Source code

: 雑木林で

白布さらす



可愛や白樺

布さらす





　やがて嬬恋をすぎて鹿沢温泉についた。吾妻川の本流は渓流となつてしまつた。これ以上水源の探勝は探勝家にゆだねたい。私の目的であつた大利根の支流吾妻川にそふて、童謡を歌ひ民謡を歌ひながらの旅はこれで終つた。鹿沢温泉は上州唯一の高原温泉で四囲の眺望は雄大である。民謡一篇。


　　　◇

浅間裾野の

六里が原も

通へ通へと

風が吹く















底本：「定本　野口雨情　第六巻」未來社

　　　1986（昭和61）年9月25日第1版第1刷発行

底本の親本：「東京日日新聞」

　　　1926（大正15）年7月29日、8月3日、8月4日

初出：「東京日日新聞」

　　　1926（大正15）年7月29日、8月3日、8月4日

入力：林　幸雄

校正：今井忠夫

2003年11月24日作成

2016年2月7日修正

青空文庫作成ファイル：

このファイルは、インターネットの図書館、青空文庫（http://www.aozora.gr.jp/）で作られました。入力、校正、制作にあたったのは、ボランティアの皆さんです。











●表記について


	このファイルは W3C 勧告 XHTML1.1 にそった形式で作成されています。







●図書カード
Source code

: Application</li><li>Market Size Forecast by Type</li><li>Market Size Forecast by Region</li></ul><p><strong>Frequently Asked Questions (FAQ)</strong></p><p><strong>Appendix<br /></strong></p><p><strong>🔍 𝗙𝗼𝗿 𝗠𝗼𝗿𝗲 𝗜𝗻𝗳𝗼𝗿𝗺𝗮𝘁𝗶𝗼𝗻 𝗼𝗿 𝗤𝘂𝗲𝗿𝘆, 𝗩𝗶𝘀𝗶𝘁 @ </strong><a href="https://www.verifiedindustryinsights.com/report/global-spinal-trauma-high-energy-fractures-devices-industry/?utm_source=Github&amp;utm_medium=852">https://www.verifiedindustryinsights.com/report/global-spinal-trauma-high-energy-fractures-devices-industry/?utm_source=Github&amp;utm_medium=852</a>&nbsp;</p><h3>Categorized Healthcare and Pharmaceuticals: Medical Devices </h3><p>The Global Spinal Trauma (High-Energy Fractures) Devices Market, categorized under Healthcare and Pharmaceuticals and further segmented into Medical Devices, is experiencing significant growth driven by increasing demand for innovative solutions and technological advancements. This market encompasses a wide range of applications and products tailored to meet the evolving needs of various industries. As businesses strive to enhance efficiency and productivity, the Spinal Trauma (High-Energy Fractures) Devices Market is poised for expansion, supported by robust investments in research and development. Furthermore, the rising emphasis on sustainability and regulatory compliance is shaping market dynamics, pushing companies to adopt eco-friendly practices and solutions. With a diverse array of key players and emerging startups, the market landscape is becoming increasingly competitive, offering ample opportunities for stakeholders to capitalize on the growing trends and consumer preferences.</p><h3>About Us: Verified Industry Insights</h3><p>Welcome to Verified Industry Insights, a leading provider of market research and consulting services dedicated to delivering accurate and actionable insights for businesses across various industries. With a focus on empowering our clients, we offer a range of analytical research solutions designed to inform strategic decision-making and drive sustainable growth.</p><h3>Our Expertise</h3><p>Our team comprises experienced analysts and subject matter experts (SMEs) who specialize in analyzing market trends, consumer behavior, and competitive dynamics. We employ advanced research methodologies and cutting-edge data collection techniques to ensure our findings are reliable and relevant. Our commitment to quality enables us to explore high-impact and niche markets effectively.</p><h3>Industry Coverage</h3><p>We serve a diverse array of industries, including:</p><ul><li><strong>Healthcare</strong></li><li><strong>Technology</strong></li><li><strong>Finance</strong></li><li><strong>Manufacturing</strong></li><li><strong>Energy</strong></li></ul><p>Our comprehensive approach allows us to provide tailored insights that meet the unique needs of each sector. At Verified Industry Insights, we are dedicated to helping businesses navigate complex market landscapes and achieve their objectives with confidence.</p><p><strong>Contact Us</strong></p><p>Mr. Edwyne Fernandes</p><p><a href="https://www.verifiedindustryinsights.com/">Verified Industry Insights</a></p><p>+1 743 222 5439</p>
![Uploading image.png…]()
+ + + + +
HOW TO COMPLETE THIS TASK: Lay out the lines from the start of the records through the line containing "底本：「定本　野口雨情　第六巻」未來社" as a JSON list of strings, one string per line, leaving out blank lines. Include both of those end lines.

SOLUTION BELOW:
[
  "Source code",
  ": 雑木林で",
  "白布さらす",
  "可愛や白樺",
  "布さらす",
  "　やがて嬬恋をすぎて鹿沢温泉についた。吾妻川の本流は渓流となつてしまつた。これ以上水源の探勝は探勝家にゆだねたい。私の目的であつた大利根の支流吾妻川にそふて、童謡を歌ひ民謡を歌ひながらの旅はこれで終つた。鹿沢温泉は上州唯一の高原温泉で四囲の眺望は雄大である。民謡一篇。",
  "　　　◇",
  "浅間裾野の",
  "六里が原も",
  "通へ通へと",
  "風が吹く",
  "底本：「定本　野口雨情　第六巻」未來社"
]